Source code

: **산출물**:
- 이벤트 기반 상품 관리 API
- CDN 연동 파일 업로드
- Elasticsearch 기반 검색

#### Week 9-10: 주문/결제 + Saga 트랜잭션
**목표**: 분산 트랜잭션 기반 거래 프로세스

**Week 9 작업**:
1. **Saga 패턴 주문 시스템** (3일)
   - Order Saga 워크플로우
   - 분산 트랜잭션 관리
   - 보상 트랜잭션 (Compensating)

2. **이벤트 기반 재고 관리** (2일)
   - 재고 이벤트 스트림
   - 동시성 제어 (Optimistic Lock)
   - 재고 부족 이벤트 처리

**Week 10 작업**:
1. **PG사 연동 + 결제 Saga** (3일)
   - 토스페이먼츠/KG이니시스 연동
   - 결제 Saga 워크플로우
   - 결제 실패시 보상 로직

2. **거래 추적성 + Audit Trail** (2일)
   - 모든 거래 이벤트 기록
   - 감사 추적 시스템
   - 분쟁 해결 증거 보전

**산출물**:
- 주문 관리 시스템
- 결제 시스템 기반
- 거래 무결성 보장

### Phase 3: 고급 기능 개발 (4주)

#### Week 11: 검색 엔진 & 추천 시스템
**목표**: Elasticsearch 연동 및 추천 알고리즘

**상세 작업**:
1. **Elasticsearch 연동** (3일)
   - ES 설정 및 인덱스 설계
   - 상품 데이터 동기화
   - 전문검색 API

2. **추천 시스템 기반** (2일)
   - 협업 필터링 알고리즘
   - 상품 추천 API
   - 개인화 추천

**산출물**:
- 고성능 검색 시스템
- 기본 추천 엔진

§ Exercise description: Of all the lines in the records, how many have the word "Elasticsearch"? Write only the number.

§ Answer to this problem: 3